The benchmark-skills/ directory contains 16 spec-compliant skills designed to exercise these checks. Each skill contains unique canary phrases (e.g., CARDINAL-ZEBRA-7742) embedded in specific files. By asking the model whether it knows a canary phrase, testers can determine exactly what the platform loaded and when, without relying on the model’s self-reporting about its own context.

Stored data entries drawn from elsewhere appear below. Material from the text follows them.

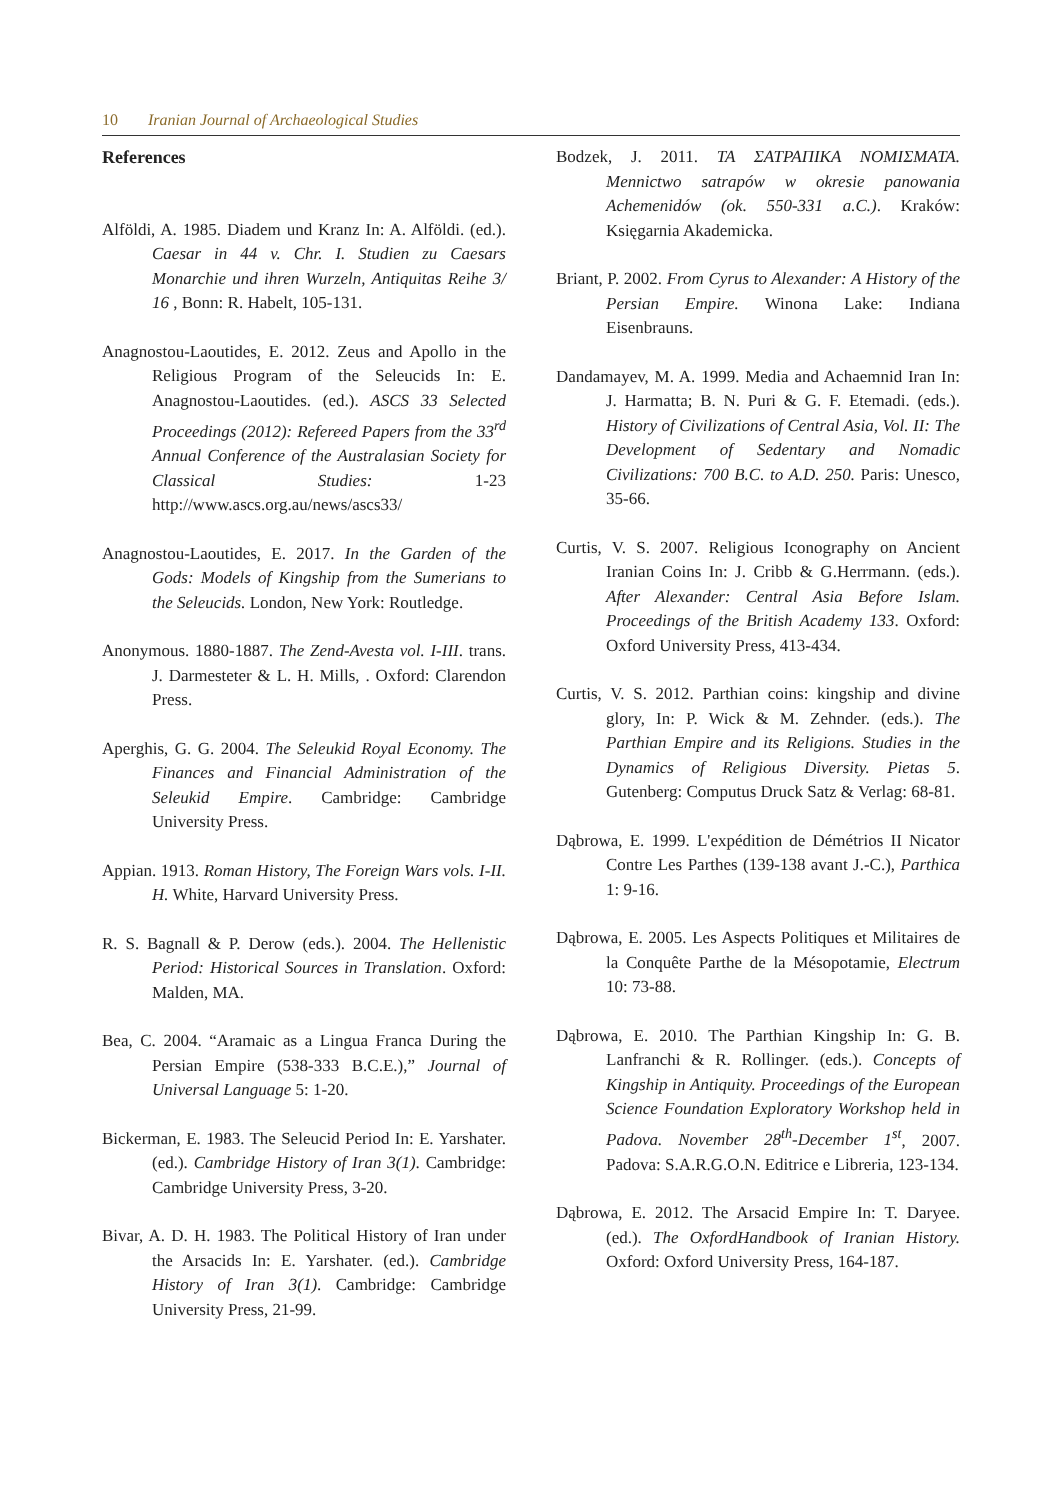10 Iranian Journal of Archaeological Studies
References
Alföldi, A. 1985. Diadem und Kranz In: A. Alföldi. (ed.). Caesar in 44 v. Chr. I. Studien zu Caesars Monarchie und ihren Wurzeln, Antiquitas Reihe 3/ 16 , Bonn: R. Habelt, 105-131.
Anagnostou-Laoutides, E. 2012. Zeus and Apollo in the Religious Program of the Seleucids In: E. Anagnostou-Laoutides. (ed.). ASCS 33 Selected Proceedings (2012): Refereed Papers from the 33<sup>rd</sup> Annual Conference of the Australasian Society for Classical Studies: 1-23 http://www.ascs.org.au/news/ascs33/
Anagnostou-Laoutides, E. 2017. In the Garden of the Gods: Models of Kingship from the Sumerians to the Seleucids. London, New York: Routledge.
Anonymous. 1880-1887. The Zend-Avesta vol. I-III. trans. J. Darmesteter & L. H. Mills, . Oxford: Clarendon Press.
Aperghis, G. G. 2004. The Seleukid Royal Economy. The Finances and Financial Administration of the Seleukid Empire. Cambridge: Cambridge University Press.
Appian. 1913. Roman History, The Foreign Wars vols. I-II. H. White, Harvard University Press.
R. S. Bagnall & P. Derow (eds.). 2004. The Hellenistic Period: Historical Sources in Translation. Oxford: Malden, MA.
Bea, C. 2004. “Aramaic as a Lingua Franca During the Persian Empire (538-333 B.C.E.),” Journal of Universal Language 5: 1-20.
Bickerman, E. 1983. The Seleucid Period In: E. Yarshater. (ed.). Cambridge History of Iran 3(1). Cambridge: Cambridge University Press, 3-20.
Bivar, A. D. H. 1983. The Political History of Iran under the Arsacids In: E. Yarshater. (ed.). Cambridge History of Iran 3(1). Cambridge: Cambridge University Press, 21-99.
Bodzek, J. 2011. ΤΑ ΣΑΤΡΑΠΙΚΑ ΝΟΜΙΣΜΑΤΑ. Mennictwo satrapów w okresie panowania Achemenidów (ok. 550-331 a.C.). Kraków: Księgarnia Akademicka.
Briant, P. 2002. From Cyrus to Alexander: A History of the Persian Empire. Winona Lake: Indiana Eisenbrauns.
Dandamayev, M. A. 1999. Media and Achaemnid Iran In: J. Harmatta; B. N. Puri & G. F. Etemadi. (eds.). History of Civilizations of Central Asia, Vol. II: The Development of Sedentary and Nomadic Civilizations: 700 B.C. to A.D. 250. Paris: Unesco, 35-66.
Curtis, V. S. 2007. Religious Iconography on Ancient Iranian Coins In: J. Cribb & G.Herrmann. (eds.). After Alexander: Central Asia Before Islam. Proceedings of the British Academy 133. Oxford: Oxford University Press, 413-434.
Curtis, V. S. 2012. Parthian coins: kingship and divine glory, In: P. Wick & M. Zehnder. (eds.). The Parthian Empire and its Religions. Studies in the Dynamics of Religious Diversity. Pietas 5. Gutenberg: Computus Druck Satz & Verlag: 68-81.
Dąbrowa, E. 1999. L'expédition de Démétrios II Nicator Contre Les Parthes (139-138 avant J.-C.), Parthica 1: 9-16.
Dąbrowa, E. 2005. Les Aspects Politiques et Militaires de la Conquête Parthe de la Mésopotamie, Electrum 10: 73-88.
Dąbrowa, E. 2010. The Parthian Kingship In: G. B. Lanfranchi & R. Rollinger. (eds.). Concepts of Kingship in Antiquity. Proceedings of the European Science Foundation Exploratory Workshop held in Padova. November 28<sup>th</sup>-December 1<sup>st</sup>, 2007. Padova: S.A.R.G.O.N. Editrice e Libreria, 123-134.
Dąbrowa, E. 2012. The Arsacid Empire In: T. Daryee. (ed.). The OxfordHandbook of Iranian History. Oxford: Oxford University Press, 164-187.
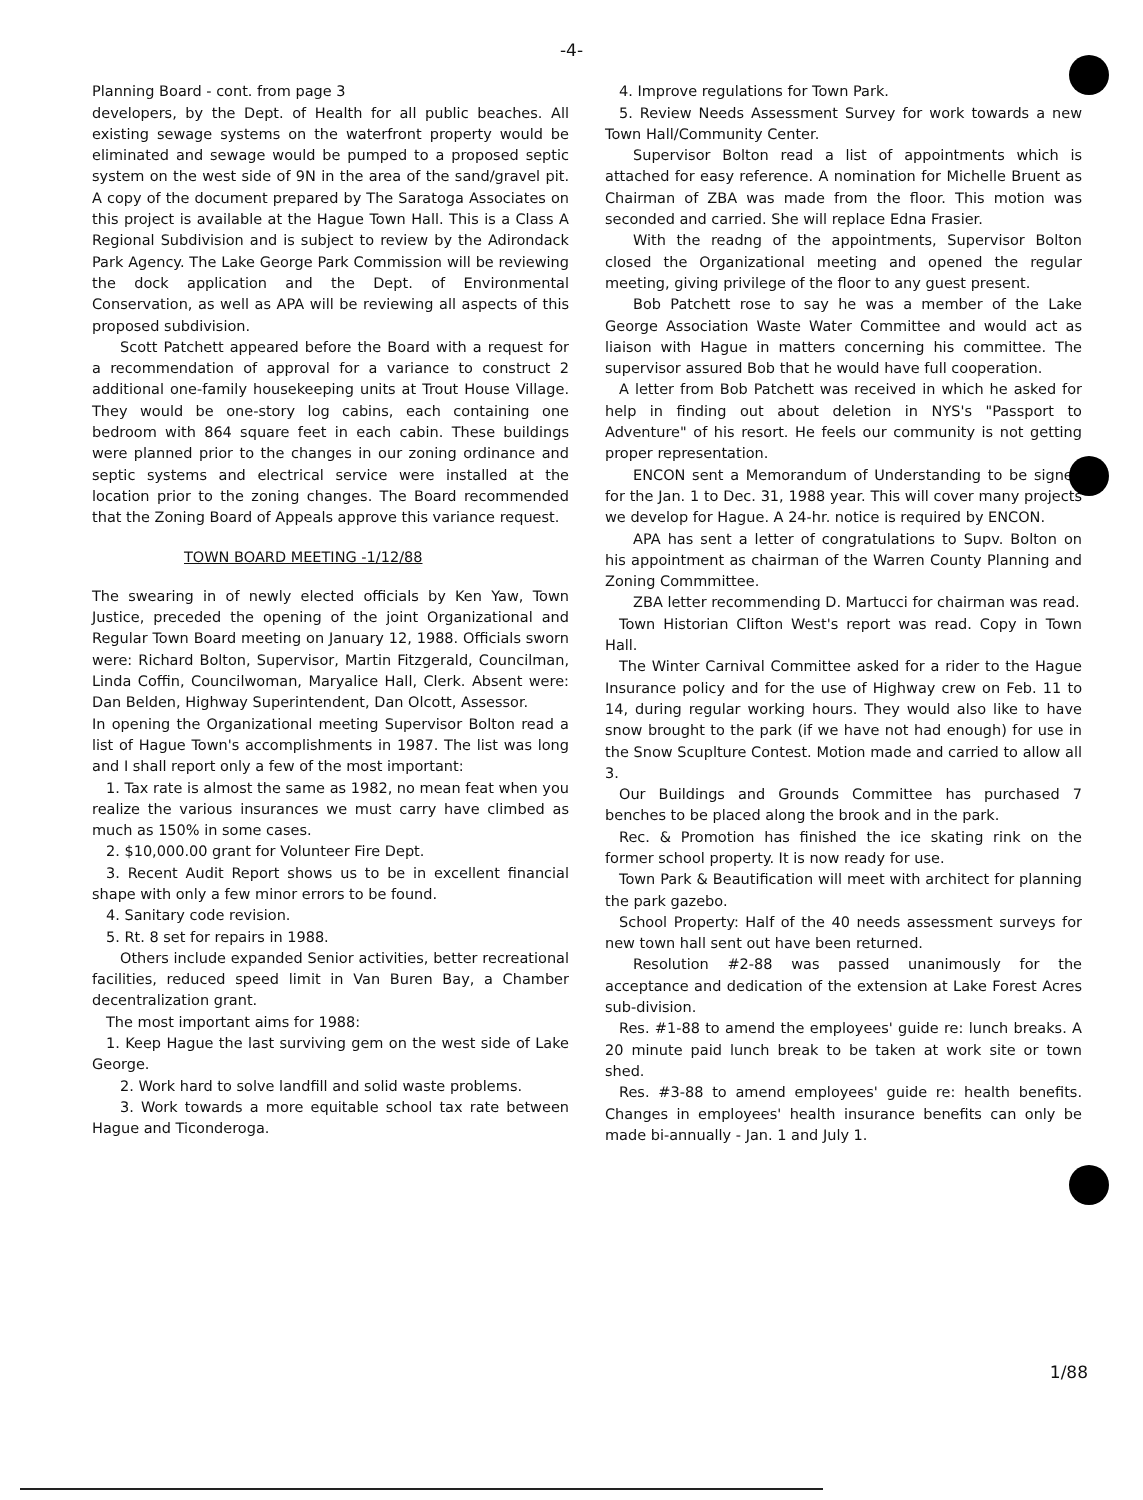-4-
Planning Board - cont. from page 3
developers, by the Dept. of Health for all public beaches. All existing sewage systems on the waterfront property would be eliminated and sewage would be pumped to a proposed septic system on the west side of 9N in the area of the sand/gravel pit. A copy of the document prepared by The Saratoga Associates on this project is available at the Hague Town Hall. This is a Class A Regional Subdivision and is subject to review by the Adirondack Park Agency. The Lake George Park Commission will be reviewing the dock application and the Dept. of Environmental Conservation, as well as APA will be reviewing all aspects of this proposed subdivision.
Scott Patchett appeared before the Board with a request for a recommendation of approval for a variance to construct 2 additional one-family housekeeping units at Trout House Village. They would be one-story log cabins, each containing one bedroom with 864 square feet in each cabin. These buildings were planned prior to the changes in our zoning ordinance and septic systems and electrical service were installed at the location prior to the zoning changes. The Board recommended that the Zoning Board of Appeals approve this variance request.
TOWN BOARD MEETING -1/12/88
The swearing in of newly elected officials by Ken Yaw, Town Justice, preceded the opening of the joint Organizational and Regular Town Board meeting on January 12, 1988. Officials sworn were: Richard Bolton, Supervisor, Martin Fitzgerald, Councilman, Linda Coffin, Councilwoman, Maryalice Hall, Clerk. Absent were: Dan Belden, Highway Superintendent, Dan Olcott, Assessor.
In opening the Organizational meeting Supervisor Bolton read a list of Hague Town's accomplishments in 1987. The list was long and I shall report only a few of the most important:
1. Tax rate is almost the same as 1982, no mean feat when you realize the various insurances we must carry have climbed as much as 150% in some cases.
2. $10,000.00 grant for Volunteer Fire Dept.
3. Recent Audit Report shows us to be in excellent financial shape with only a few minor errors to be found.
4. Sanitary code revision.
5. Rt. 8 set for repairs in 1988.
Others include expanded Senior activities, better recreational facilities, reduced speed limit in Van Buren Bay, a Chamber decentralization grant.
The most important aims for 1988:
1. Keep Hague the last surviving gem on the west side of Lake George.
2. Work hard to solve landfill and solid waste problems.
3. Work towards a more equitable school tax rate between Hague and Ticonderoga.
4. Improve regulations for Town Park.
5. Review Needs Assessment Survey for work towards a new Town Hall/Community Center.
Supervisor Bolton read a list of appointments which is attached for easy reference. A nomination for Michelle Bruent as Chairman of ZBA was made from the floor. This motion was seconded and carried. She will replace Edna Frasier.
With the readng of the appointments, Supervisor Bolton closed the Organizational meeting and opened the regular meeting, giving privilege of the floor to any guest present.
Bob Patchett rose to say he was a member of the Lake George Association Waste Water Committee and would act as liaison with Hague in matters concerning his committee. The supervisor assured Bob that he would have full cooperation.
A letter from Bob Patchett was received in which he asked for help in finding out about deletion in NYS's "Passport to Adventure" of his resort. He feels our community is not getting proper representation.
ENCON sent a Memorandum of Understanding to be signed for the Jan. 1 to Dec. 31, 1988 year. This will cover many projects we develop for Hague. A 24-hr. notice is required by ENCON.
APA has sent a letter of congratulations to Supv. Bolton on his appointment as chairman of the Warren County Planning and Zoning Commmittee.
ZBA letter recommending D. Martucci for chairman was read.
Town Historian Clifton West's report was read. Copy in Town Hall.
The Winter Carnival Committee asked for a rider to the Hague Insurance policy and for the use of Highway crew on Feb. 11 to 14, during regular working hours. They would also like to have snow brought to the park (if we have not had enough) for use in the Snow Scuplture Contest. Motion made and carried to allow all 3.
Our Buildings and Grounds Committee has purchased 7 benches to be placed along the brook and in the park.
Rec. & Promotion has finished the ice skating rink on the former school property. It is now ready for use.
Town Park & Beautification will meet with architect for planning the park gazebo.
School Property: Half of the 40 needs assessment surveys for new town hall sent out have been returned.
Resolution #2-88 was passed unanimously for the acceptance and dedication of the extension at Lake Forest Acres sub-division.
Res. #1-88 to amend the employees' guide re: lunch breaks. A 20 minute paid lunch break to be taken at work site or town shed.
Res. #3-88 to amend employees' guide re: health benefits. Changes in employees' health insurance benefits can only be made bi-annually - Jan. 1 and July 1.
1/88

See benchmark-skills/README.md for:

  • The full skill inventory and what each skill tests
  • A check-to-skill mapping showing which skill(s) to use for each check and the recommended test procedure
  • A canary phrase index listing every canary phrase and which file it lives in

Contributing #

We need empirical data from people testing on real platforms. If you can test any of these checks on a specific platform, please open a PR with your findings using the template at platform-loading-implementation/template.md.

Even partial data is valuable. A single platform tested thoroughly is more useful than speculation about all of them.